**The data:**

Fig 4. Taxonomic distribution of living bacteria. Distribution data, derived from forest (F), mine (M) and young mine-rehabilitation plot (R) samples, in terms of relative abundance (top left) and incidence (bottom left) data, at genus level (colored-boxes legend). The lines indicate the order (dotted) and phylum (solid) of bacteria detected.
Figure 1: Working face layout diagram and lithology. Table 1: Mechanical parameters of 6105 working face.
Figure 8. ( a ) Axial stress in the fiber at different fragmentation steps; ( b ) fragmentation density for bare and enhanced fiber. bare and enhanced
--
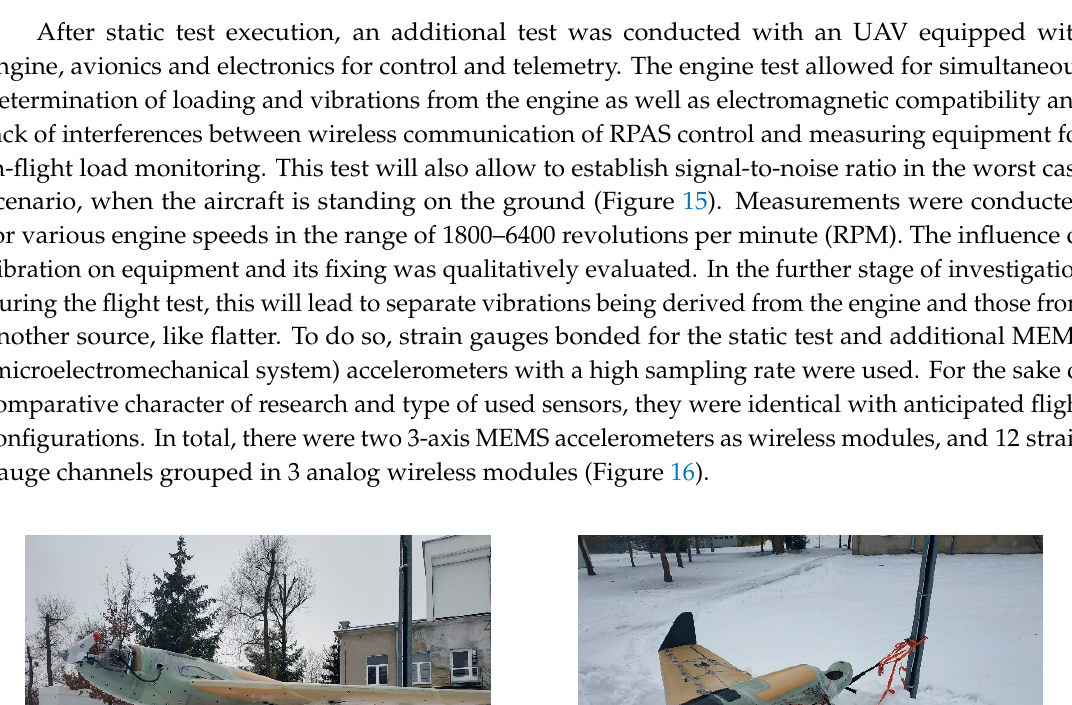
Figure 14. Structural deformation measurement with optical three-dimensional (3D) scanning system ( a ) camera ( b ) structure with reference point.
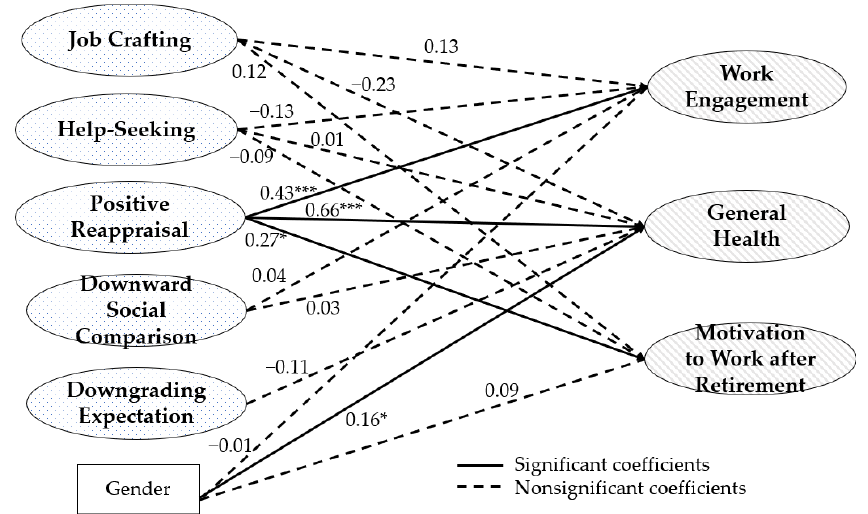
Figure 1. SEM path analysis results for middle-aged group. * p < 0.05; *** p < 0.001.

**Exercise requirements:**
Please give an exact copy of the lines above, beginning with the line containing "Fig 4. Taxonomic" and running through the line containing "Figure 8. ( a", and of no other lines.

**Response area:**
Fig 4. Taxonomic distribution of living bacteria. Distribution data, derived from forest (F), mine (M) and young mine-rehabilitation plot (R) samples, in terms of relative abundance (top left) and incidence (bottom left) data, at genus level (colored-boxes legend). The lines indicate the order (dotted) and phylum (solid) of bacteria detected.
Figure 1: Working face layout diagram and lithology. Table 1: Mechanical parameters of 6105 working face.
Figure 8. ( a ) Axial stress in the fiber at different fragmentation steps; ( b ) fragmentation density for bare and enhanced fiber. bare and enhanced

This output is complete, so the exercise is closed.